How French jets saved Libya's rebels at the last minute

International airstrikes led first by France devastated an armored column loyal to Muammar Qaddafi overnight – saving the rebellion with little time to spare.

Christophe Patebaire/ECPAD/Reuters
A French Rafale fighter jet makes it approach on March 19, during the initial French attacks on Libya.

Last Thursday night, with Muammar Qaddafi’s forces drawing ever closer to the Libyan rebel capital of Benghazi, the United Nations Security Council promised action to protect Libyan civilians, touching off street parties across the country’s liberated east.

Mr. Qaddafi responded by declaring a cease-fire only to break it hours later by resuming the shelling of civilian neighborhoods in the contested towns of Misratah and Ajdabiya.

Then, before dawn on Saturday, he struck the heart of the rebel campaign in Benghazi, sending rockets, tank fire, and infantry into civilian neighborhoods. Dozens of civilians and rebel fighters died in the assault.

Benghazi and the rebellion were hanging by a thread. If Libya's second-largest city fell back in the hands of Qaddafi loyalists, the resolve of Libya’s rebellion would probably fall with it.

"So, we’re being abandoned after all,” said one young rebel as terrified residents poured out of a checkpoint on the eastern outskirts of town.

But then came the roar of French jets, followed by 112 Tomahawk missiles fired by US and British forces crippling Qaddafi's defenses and air capabilities – and staving off the likely execution for dozens of rebel leaders.

Allies strike in the nick of time

Beginning Saturday afternoon and extending beyond this Sunday morning, dozens of international sorties flew over Libya and targeted the army Qaddafi sent to retake Benghazi.

Sunday, at least a dozen of his tanks, armored personnel carriers, and the countless civilian cars he used to transport troops were smoldering hulks on the the road from Benghazi to Ajdabiya, and the pendulum here had once again swung back – for what felt like the fourth time in a week – from despair to joy.

At the western outskirts of Benghazi today, as many residents who had fled returned home, a celebrating group of young men had set a dog astride a donkey.“That’s Qaddafi,” says a grinning young man, pointing at the larger animal, “and that’s his owner,” he says, pointing at the dog.

On the road toward Adjabiya, Benghazi residents came to see the wreckage, celebrate, and pose children in front of the remains of Qaddafi's tanks for the family scrapbook.

Decisive role

The international community has now taken a decisive role in Libya’s civil war, despite the statements of US Joint Chiefs of Staff Chairman Adm. Mike Mullen and other Western officials that this is only about civilian protection, not regime change.

In Benghazi today, the leaders of the rebel’s ragtag army were drawing up plans for how to move west, and civilian leaders were once again confidently predicting Qaddafi’s demise.

Mustafa Gheriani, the spokesman for the rebels transitional government in Benghazi, says their forces were sweeping up scattered bands of Qaddafi’s troops in the city throughout the day.

**QUESTIONS:**
a) According to the article on the French jets in Libya, how many Tomahawk missiles did US and British forces fire?
b) Rewrite the article on the French jets in Libya, starting with "Benghazi and the" and going on through "of rebel leaders.", and change "terrified residents" to "frightened residents".

**SUPPLIED MATERIAL:**
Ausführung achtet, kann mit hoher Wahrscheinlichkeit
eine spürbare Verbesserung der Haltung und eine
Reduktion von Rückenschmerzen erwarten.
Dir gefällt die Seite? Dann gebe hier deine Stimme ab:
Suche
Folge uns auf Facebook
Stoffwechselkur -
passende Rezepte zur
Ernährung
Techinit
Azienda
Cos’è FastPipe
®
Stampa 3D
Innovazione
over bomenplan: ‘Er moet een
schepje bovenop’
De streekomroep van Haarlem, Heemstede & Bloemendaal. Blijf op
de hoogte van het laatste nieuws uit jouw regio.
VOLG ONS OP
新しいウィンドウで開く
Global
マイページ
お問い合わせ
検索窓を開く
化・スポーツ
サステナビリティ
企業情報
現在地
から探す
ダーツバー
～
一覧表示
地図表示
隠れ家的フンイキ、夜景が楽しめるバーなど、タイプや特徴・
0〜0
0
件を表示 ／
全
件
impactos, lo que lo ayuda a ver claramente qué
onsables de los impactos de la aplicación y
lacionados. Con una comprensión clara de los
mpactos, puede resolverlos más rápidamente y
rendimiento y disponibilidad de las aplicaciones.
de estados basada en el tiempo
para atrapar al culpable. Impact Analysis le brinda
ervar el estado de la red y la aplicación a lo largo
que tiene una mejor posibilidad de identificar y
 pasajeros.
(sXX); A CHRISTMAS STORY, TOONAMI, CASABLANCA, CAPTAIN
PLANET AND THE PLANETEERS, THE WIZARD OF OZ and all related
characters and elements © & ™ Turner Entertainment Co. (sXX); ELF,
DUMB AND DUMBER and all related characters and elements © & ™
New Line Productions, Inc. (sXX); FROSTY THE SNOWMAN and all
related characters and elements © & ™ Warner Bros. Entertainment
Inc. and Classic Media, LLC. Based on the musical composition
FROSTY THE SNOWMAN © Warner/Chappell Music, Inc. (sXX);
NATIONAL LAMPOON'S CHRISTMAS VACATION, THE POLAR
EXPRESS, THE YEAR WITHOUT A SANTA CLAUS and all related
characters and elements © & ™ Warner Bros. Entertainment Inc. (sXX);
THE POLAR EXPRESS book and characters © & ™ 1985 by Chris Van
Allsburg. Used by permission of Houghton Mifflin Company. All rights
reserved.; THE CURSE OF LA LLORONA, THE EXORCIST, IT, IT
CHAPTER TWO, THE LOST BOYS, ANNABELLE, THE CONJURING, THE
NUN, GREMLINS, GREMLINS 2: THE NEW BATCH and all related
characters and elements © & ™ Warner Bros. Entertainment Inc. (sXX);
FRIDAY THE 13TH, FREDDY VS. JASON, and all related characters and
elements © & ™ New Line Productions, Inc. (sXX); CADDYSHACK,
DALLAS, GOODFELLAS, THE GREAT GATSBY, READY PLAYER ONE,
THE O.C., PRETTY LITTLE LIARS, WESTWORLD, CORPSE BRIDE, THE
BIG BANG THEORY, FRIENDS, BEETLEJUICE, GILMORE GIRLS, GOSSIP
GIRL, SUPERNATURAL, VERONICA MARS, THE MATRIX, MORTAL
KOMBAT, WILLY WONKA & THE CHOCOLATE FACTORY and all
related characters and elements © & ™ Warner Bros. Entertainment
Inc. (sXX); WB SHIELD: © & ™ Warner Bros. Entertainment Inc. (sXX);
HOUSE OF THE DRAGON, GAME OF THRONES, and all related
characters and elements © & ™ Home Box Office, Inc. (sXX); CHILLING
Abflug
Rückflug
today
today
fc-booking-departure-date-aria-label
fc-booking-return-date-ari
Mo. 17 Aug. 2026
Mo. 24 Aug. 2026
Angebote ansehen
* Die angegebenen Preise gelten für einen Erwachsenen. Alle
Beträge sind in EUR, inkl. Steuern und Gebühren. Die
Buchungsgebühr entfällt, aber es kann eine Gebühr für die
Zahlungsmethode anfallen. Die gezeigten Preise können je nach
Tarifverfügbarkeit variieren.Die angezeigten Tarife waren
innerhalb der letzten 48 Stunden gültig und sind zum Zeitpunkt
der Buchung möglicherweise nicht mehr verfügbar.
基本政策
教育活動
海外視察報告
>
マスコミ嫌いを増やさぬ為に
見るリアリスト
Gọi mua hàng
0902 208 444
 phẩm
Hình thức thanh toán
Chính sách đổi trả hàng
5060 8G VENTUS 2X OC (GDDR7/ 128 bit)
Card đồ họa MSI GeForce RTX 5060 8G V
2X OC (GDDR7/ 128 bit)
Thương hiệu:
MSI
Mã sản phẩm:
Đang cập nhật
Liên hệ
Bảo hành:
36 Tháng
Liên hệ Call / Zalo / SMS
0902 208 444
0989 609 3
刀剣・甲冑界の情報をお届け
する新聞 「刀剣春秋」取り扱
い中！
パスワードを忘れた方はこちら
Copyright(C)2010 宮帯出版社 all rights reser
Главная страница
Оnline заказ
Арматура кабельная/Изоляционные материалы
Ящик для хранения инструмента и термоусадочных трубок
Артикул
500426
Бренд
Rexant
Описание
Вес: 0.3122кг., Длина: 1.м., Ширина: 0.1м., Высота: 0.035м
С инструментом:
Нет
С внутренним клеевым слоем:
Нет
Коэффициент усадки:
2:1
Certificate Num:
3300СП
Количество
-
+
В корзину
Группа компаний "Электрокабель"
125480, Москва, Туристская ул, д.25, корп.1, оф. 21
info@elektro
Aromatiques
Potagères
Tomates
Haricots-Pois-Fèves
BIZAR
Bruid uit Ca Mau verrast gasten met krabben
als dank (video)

**SOLUTIONS BELOW:**
a) 112

b)
Benghazi and the rebellion were hanging by a thread. If Libya's second-largest city fell back in the hands of Qaddafi loyalists, the resolve of Libya’s rebellion would probably fall with it.

"So, we’re being abandoned after all,” said one young rebel as frightened residents poured out of a checkpoint on the eastern outskirts of town.

But then came the roar of French jets, followed by 112 Tomahawk missiles fired by US and British forces crippling Qaddafi's defenses and air capabilities – and staving off the likely execution for dozens of rebel leaders.